**The problem:**
Report every line of the records that contains the word "greater".

[Given data — start]

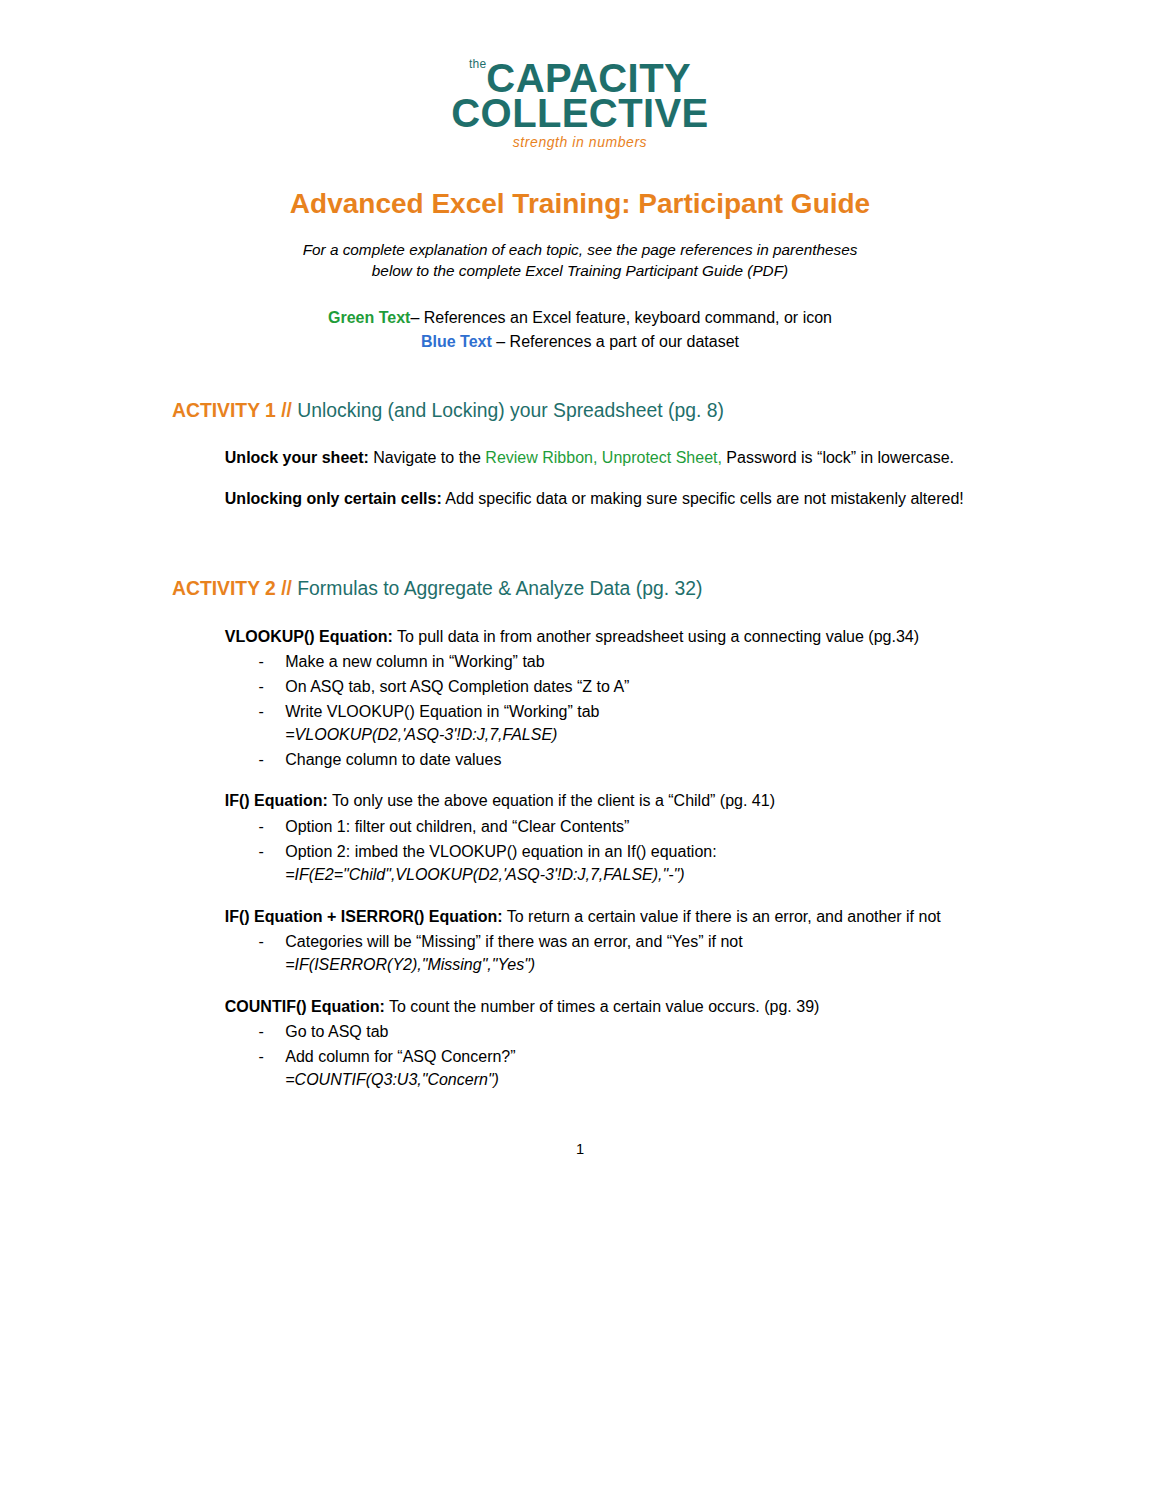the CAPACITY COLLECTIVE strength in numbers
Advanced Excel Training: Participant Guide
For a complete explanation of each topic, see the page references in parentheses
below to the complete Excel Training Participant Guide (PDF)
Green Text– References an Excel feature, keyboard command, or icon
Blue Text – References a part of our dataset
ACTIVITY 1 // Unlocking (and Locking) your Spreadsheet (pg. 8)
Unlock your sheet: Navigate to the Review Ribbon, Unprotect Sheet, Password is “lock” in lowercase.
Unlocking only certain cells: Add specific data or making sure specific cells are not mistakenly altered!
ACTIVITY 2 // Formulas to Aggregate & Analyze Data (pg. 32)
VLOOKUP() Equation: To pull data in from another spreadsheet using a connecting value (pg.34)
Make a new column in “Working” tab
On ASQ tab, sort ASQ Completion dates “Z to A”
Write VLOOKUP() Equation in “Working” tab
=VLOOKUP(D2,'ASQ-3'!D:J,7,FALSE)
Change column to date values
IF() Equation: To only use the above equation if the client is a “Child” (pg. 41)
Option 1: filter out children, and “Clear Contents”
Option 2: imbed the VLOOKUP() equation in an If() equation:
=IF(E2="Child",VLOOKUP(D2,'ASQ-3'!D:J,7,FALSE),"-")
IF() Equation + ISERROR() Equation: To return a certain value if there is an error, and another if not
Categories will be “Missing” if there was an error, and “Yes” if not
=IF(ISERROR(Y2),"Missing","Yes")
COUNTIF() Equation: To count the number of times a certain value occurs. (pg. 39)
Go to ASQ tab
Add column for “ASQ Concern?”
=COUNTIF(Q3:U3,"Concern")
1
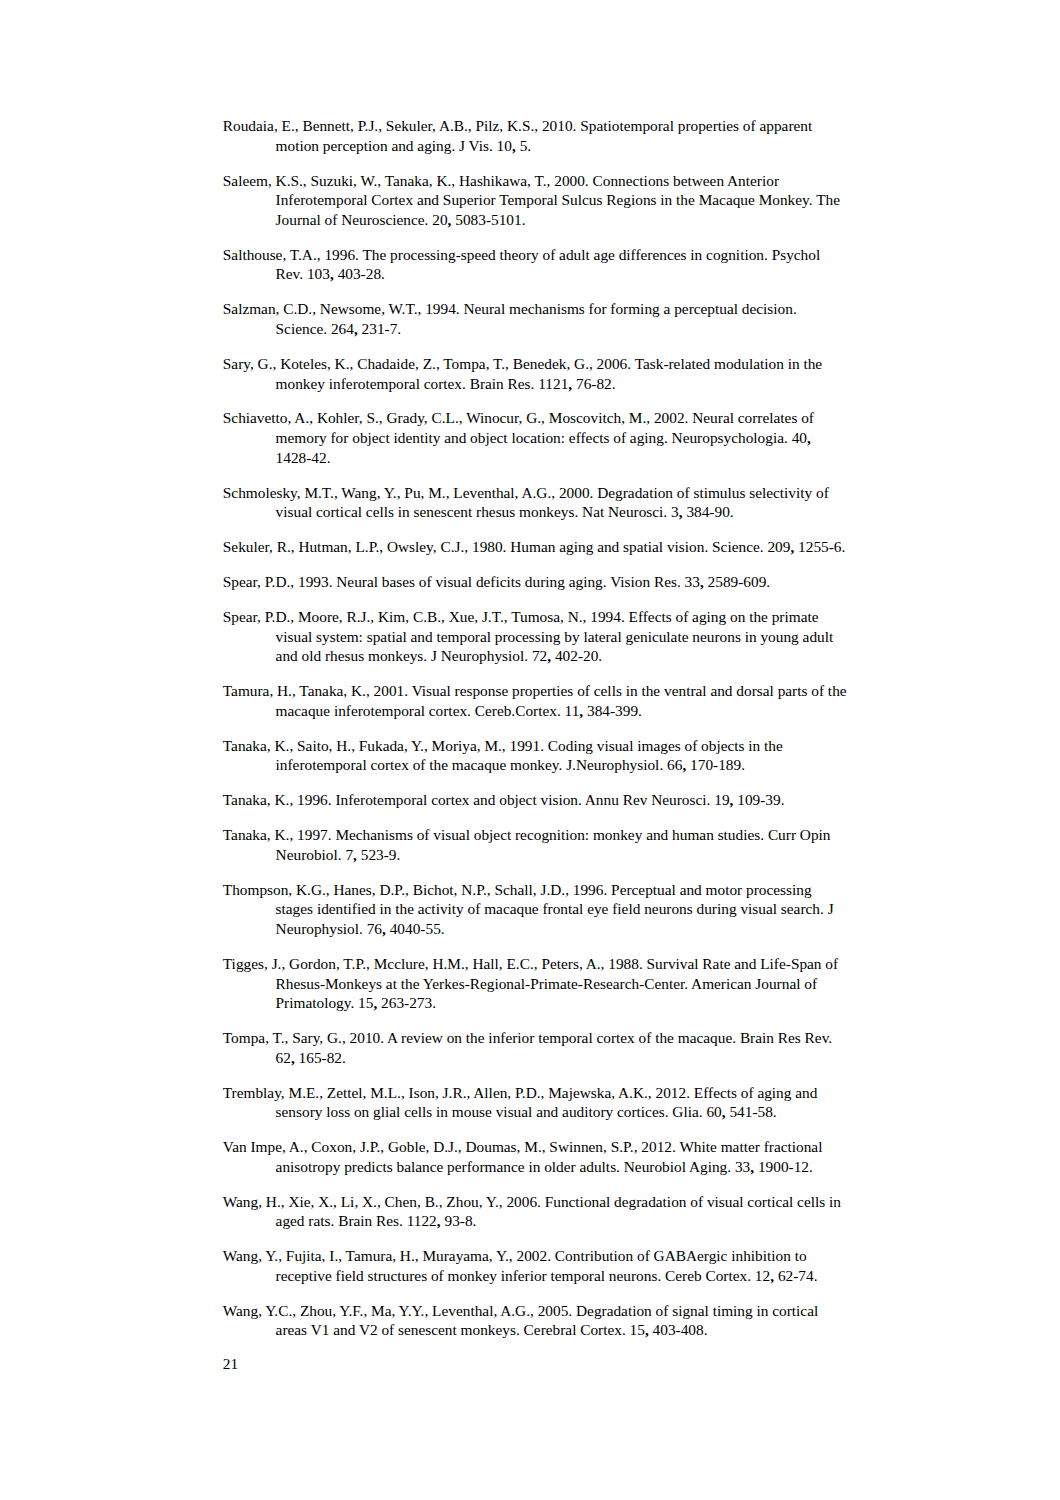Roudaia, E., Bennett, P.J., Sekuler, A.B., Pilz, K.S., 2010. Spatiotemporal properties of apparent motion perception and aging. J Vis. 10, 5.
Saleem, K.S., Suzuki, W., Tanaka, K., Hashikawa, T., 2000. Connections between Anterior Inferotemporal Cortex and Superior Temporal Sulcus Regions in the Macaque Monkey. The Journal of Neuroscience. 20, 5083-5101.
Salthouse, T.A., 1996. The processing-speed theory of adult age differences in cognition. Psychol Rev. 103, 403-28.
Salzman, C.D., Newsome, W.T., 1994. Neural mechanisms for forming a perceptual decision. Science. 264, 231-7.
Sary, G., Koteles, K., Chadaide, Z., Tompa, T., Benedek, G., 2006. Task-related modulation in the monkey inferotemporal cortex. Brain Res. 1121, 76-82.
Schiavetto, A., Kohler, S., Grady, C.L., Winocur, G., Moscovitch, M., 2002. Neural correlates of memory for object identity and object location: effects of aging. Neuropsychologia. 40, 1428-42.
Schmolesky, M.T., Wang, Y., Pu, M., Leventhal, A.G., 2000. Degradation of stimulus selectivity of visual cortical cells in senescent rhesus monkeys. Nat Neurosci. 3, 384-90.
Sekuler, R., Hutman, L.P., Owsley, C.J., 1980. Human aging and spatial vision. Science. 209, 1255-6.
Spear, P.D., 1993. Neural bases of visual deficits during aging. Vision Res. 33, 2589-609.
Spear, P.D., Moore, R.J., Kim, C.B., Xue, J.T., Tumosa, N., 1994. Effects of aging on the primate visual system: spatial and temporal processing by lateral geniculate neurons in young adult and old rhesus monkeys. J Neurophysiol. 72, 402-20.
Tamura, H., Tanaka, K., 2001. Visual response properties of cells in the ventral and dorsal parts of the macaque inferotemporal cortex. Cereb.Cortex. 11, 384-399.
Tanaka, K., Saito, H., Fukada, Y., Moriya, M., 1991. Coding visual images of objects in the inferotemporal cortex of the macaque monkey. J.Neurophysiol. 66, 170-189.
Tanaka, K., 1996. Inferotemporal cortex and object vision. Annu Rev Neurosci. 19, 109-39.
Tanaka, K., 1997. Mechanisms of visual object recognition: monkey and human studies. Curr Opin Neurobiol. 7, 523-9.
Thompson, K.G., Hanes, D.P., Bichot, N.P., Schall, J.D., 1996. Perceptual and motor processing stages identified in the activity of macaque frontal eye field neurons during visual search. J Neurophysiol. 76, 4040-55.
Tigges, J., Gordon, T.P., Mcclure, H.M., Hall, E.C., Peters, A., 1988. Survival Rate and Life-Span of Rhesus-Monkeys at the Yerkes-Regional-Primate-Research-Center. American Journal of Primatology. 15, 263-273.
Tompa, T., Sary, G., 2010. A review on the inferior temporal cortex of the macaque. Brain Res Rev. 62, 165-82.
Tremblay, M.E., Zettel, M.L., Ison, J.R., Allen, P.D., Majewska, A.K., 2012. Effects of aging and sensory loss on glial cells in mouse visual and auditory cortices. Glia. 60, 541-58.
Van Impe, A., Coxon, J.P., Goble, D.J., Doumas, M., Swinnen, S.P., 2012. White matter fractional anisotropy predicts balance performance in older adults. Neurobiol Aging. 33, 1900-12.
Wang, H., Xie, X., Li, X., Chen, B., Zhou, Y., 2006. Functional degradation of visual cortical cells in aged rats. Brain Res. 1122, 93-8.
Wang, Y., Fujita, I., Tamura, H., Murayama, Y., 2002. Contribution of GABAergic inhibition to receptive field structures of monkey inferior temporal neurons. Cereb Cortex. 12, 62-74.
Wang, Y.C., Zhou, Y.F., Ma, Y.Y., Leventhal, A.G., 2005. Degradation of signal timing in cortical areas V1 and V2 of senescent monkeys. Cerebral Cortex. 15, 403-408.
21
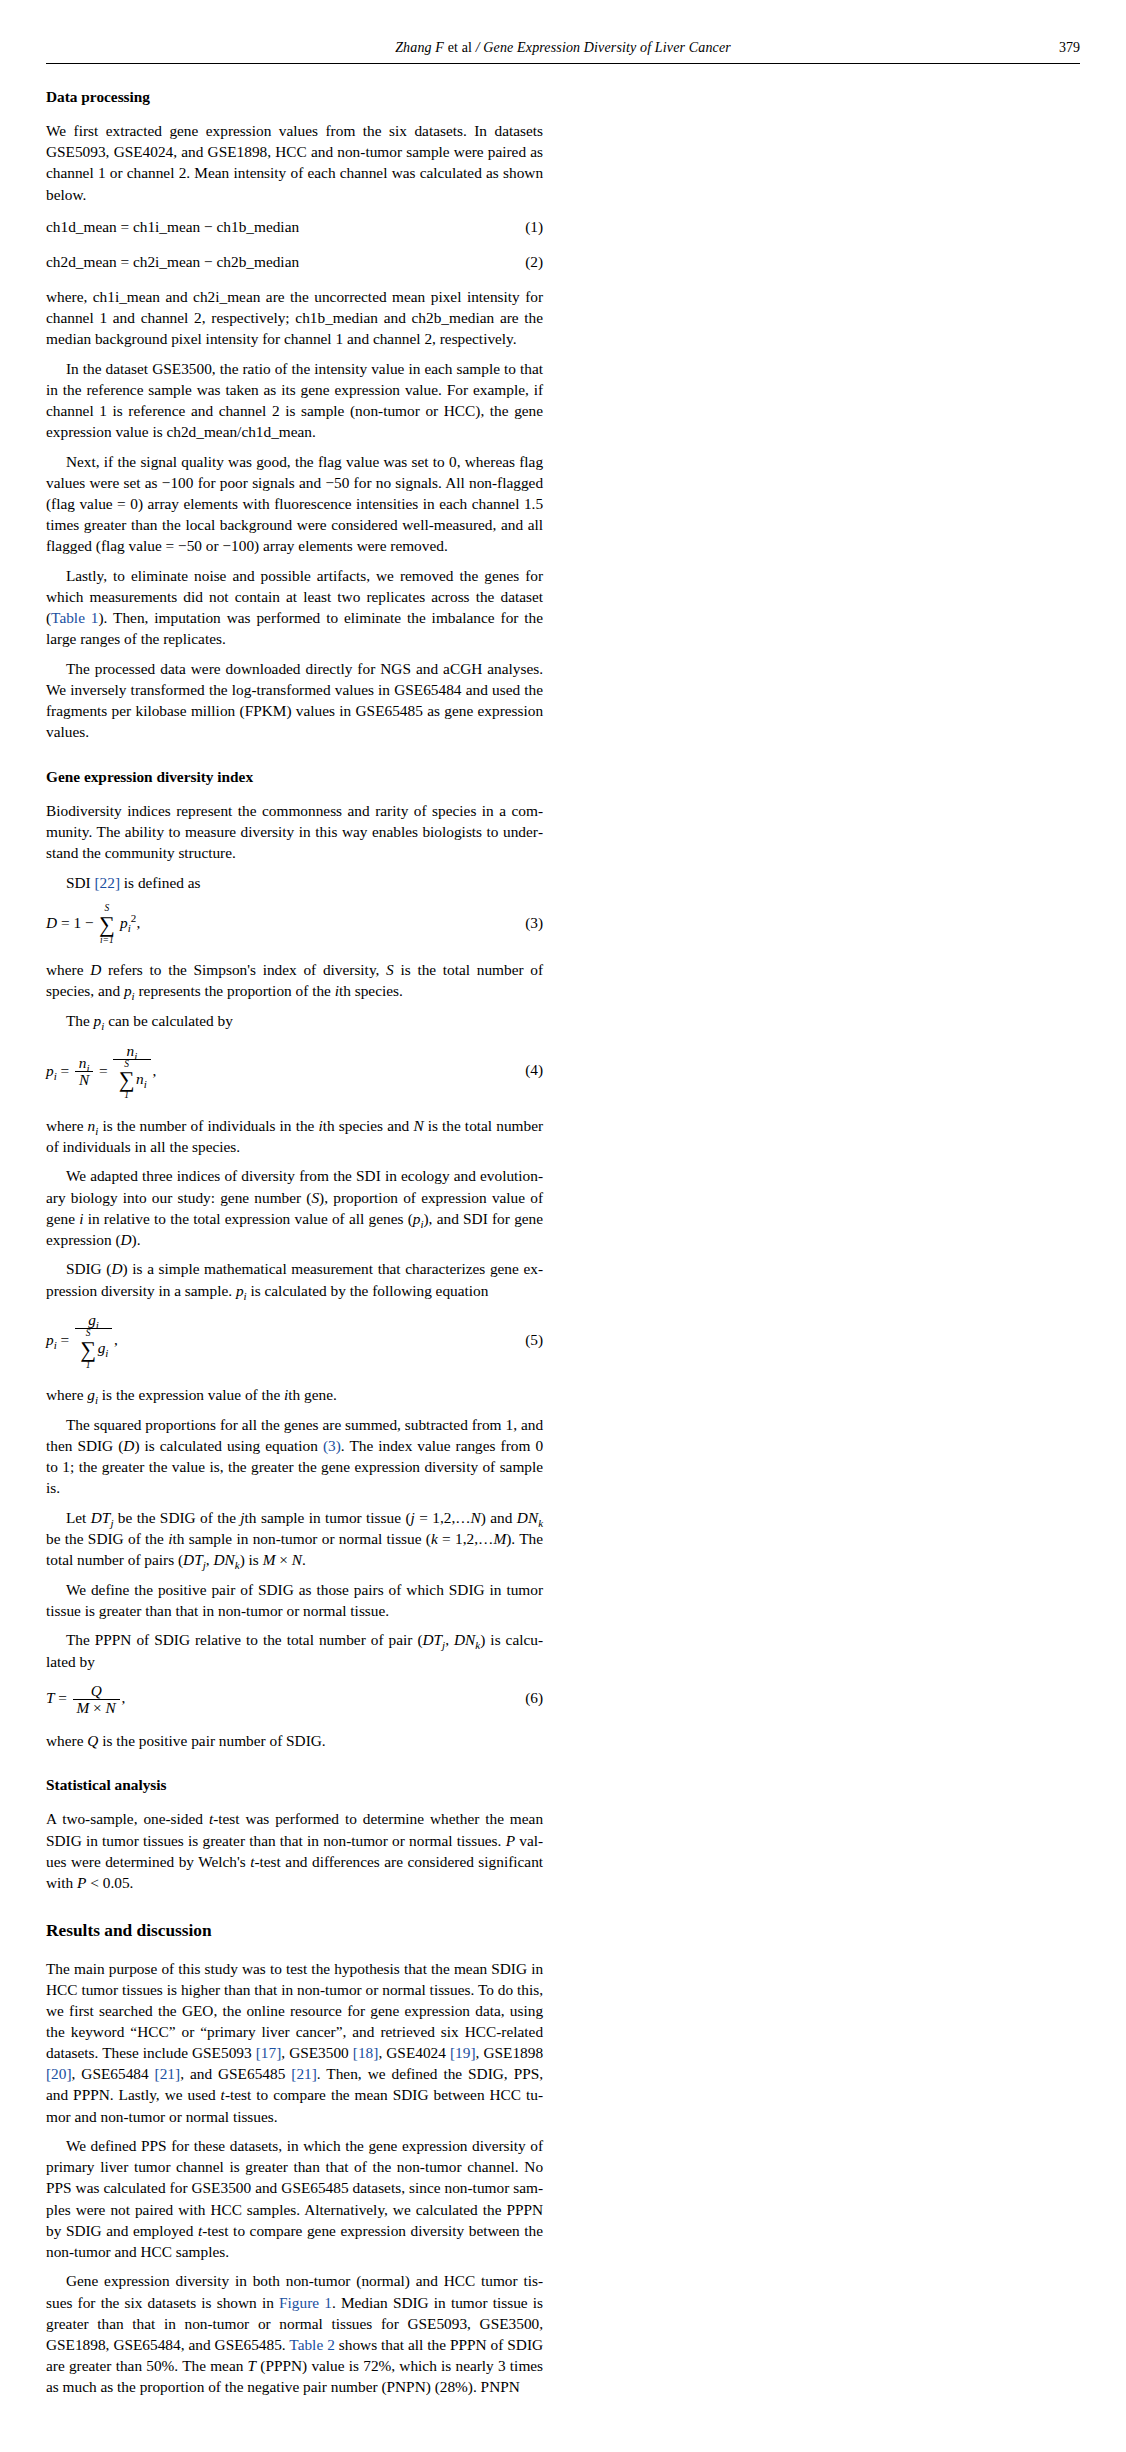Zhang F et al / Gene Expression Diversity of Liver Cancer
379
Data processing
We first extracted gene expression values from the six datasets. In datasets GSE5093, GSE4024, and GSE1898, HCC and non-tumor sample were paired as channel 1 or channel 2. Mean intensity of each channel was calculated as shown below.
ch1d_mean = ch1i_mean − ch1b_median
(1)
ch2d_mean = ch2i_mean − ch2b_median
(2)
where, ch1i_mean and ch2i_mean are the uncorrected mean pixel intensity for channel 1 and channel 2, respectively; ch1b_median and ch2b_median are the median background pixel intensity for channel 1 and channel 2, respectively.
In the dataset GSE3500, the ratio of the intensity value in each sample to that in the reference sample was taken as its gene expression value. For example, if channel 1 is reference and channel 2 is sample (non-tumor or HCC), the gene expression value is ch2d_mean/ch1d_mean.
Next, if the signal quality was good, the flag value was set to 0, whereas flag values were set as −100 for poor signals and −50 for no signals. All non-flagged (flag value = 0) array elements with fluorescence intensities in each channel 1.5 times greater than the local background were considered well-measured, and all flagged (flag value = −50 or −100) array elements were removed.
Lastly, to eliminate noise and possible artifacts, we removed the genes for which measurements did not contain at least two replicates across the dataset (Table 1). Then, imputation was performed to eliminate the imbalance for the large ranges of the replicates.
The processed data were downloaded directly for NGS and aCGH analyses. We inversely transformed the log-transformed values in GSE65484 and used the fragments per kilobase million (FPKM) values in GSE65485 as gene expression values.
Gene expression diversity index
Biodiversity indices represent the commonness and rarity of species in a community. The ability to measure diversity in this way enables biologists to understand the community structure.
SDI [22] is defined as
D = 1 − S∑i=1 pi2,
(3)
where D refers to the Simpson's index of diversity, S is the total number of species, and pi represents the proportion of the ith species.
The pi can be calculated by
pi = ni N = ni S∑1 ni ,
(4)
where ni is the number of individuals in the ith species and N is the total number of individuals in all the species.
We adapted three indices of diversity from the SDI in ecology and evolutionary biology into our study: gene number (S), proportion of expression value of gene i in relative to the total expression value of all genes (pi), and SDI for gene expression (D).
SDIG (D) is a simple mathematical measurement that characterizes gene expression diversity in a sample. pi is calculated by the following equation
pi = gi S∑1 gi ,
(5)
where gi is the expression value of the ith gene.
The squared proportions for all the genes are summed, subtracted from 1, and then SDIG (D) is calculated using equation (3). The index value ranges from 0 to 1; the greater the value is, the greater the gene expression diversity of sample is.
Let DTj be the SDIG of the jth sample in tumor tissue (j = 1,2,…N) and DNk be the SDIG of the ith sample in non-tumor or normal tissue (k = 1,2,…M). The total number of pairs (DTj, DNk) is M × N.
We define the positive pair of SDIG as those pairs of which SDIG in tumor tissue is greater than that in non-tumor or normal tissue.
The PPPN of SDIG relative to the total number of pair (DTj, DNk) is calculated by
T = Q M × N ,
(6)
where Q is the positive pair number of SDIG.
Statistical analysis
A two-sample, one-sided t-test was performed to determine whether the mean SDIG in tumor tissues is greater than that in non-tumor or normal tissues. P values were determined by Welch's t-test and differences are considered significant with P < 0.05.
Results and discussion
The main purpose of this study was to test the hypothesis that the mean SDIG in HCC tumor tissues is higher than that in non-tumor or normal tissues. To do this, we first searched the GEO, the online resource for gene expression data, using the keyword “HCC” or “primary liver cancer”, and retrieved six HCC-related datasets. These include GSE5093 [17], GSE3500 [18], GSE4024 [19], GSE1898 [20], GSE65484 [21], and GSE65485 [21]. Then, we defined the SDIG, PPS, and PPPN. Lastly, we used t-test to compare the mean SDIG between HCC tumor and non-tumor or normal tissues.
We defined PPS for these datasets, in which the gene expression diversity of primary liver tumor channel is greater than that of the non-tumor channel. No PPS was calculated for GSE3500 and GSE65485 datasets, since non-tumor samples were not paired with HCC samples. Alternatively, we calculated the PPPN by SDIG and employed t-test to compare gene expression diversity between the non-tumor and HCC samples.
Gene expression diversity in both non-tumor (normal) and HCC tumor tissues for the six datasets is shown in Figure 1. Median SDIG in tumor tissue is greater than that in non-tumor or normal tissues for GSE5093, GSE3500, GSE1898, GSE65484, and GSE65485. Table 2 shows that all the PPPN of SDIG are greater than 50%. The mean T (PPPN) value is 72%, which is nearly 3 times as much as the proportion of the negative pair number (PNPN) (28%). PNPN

[Given data — finish]

**Solution to this problem:**
Next, if the signal quality was good, the flag value was set to 0, whereas flag values were set as −100 for poor signals and −50 for no signals. All non-flagged (flag value = 0) array elements with fluorescence intensities in each channel 1.5 times greater than the local background were considered well-measured, and all flagged (flag value = −50 or −100) array elements were removed.
The squared proportions for all the genes are summed, subtracted from 1, and then SDIG (D) is calculated using equation (3). The index value ranges from 0 to 1; the greater the value is, the greater the gene expression diversity of sample is.
We define the positive pair of SDIG as those pairs of which SDIG in tumor tissue is greater than that in non-tumor or normal tissue.
A two-sample, one-sided t-test was performed to determine whether the mean SDIG in tumor tissues is greater than that in non-tumor or normal tissues. P values were determined by Welch's t-test and differences are considered significant with P < 0.05.
We defined PPS for these datasets, in which the gene expression diversity of primary liver tumor channel is greater than that of the non-tumor channel. No PPS was calculated for GSE3500 and GSE65485 datasets, since non-tumor samples were not paired with HCC samples. Alternatively, we calculated the PPPN by SDIG and employed t-test to compare gene expression diversity between the non-tumor and HCC samples.
Gene expression diversity in both non-tumor (normal) and HCC tumor tissues for the six datasets is shown in Figure 1. Median SDIG in tumor tissue is greater than that in non-tumor or normal tissues for GSE5093, GSE3500, GSE1898, GSE65484, and GSE65485. Table 2 shows that all the PPPN of SDIG are greater than 50%. The mean T (PPPN) value is 72%, which is nearly 3 times as much as the proportion of the negative pair number (PNPN) (28%). PNPN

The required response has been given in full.